One short headstone at St Mary's in Prestwich has an eye catching surname to anyone who grew up watching or reading Ian Flemming's stories of a secret agent named James Bond...specifically "The Man with the Golden Gun".


Francisco Scaramanga



Bond's enemy in that story was Francisco Scaramanga, an assassin for Castro's secret police and drug runner for the KGB, who was played by Christopher Lee the real life cousin of Ian Flemming. The fictional Francisco was also known as "Paco" Scaramanga, which again pulls us to this headstone, when we find that the father of Nicholas C Scaramanga was "Coco" Scaramanga. Could the fictional "Paco" be linked to the real life "Coco"?

If you just want the answer then scroll down until you see the bond villain again...or keep reading to find out more about the Greek Merchants of Higher Broughton and Prestwich.

In 1876, Nicholas Constantine Scaramanga (b:1866), had held an auction of the contents of the family home, Park Mount, Higher Broughton (opposite the Fire Station on Bury New Road today). The house & contents were all sold and by the census of England in 1881 the family had gone. A sad event confirms where the family had relocated to, as Coco's wife Hypatia died in March 1881, in Athens, Greece, and Coco died in the same city 4 years later.

What's in a name?
Coco is a nickname for "Nicholas" and the name means'victory of the people'. The naming convention in Greece is to have a second name which was your father's forename. However this isn't always the case, and for Nicholas Constantine Scaramanga, we find he was actually the son of Coco George Scaramanga (as his name is recorded in 1871). He in turn was the son of Georgios, who was son of Nicholas (b:1748). Nicholas (b:1866) could obviously also use Coco too, but that may have been confusing until after his father's death in 1885. Greek naming habits can also give a personal second name too, and it seems to be the case here that "Coco" had been handed down in memory of the ancestor.

> _Collected data_
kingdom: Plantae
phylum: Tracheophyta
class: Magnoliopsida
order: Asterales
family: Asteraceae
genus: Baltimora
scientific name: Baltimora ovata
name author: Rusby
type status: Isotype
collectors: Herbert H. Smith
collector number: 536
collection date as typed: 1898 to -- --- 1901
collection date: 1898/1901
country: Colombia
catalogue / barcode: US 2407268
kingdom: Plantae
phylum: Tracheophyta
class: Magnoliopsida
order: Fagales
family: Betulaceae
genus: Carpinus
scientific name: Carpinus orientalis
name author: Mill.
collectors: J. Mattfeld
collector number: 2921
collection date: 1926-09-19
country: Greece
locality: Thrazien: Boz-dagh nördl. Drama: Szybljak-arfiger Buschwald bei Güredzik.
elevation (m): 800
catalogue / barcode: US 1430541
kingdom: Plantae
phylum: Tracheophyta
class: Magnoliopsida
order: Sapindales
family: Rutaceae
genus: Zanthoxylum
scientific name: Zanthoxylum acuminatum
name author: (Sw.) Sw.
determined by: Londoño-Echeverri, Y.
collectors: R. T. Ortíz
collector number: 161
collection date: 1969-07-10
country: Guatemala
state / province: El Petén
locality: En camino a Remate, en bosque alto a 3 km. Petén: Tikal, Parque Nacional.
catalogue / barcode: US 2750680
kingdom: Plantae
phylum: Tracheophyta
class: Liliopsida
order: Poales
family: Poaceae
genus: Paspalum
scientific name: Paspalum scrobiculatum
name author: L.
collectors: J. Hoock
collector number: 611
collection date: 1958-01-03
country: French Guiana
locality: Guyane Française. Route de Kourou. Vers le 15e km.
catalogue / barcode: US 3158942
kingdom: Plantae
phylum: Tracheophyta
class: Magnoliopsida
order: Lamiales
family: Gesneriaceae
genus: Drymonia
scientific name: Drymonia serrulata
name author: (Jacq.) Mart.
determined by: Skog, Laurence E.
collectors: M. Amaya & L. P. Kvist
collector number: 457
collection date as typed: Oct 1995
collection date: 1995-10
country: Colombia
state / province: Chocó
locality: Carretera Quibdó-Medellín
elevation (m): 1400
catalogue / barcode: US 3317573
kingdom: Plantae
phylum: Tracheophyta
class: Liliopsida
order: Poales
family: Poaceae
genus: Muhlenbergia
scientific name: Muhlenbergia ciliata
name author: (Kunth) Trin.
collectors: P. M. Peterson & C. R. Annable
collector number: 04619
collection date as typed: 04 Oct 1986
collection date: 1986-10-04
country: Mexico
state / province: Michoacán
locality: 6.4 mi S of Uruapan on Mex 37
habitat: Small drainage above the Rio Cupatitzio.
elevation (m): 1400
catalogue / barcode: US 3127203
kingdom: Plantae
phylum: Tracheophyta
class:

> _Activity 1_
According to the text on the Scaramanga headstone, in which city did Coco's wife Hypatia die?
> _Activity 2_
Reproduce word for word everything in the Scaramanga headstone text from "If you just" down to "Broughton and Prestwich.".

> _Written reply 1_
She died in Athens, Greece.

> _Written reply 2_
If you just want the answer then scroll down until you see the bond villain again...or keep reading to find out more about the Greek Merchants of Higher Broughton and Prestwich.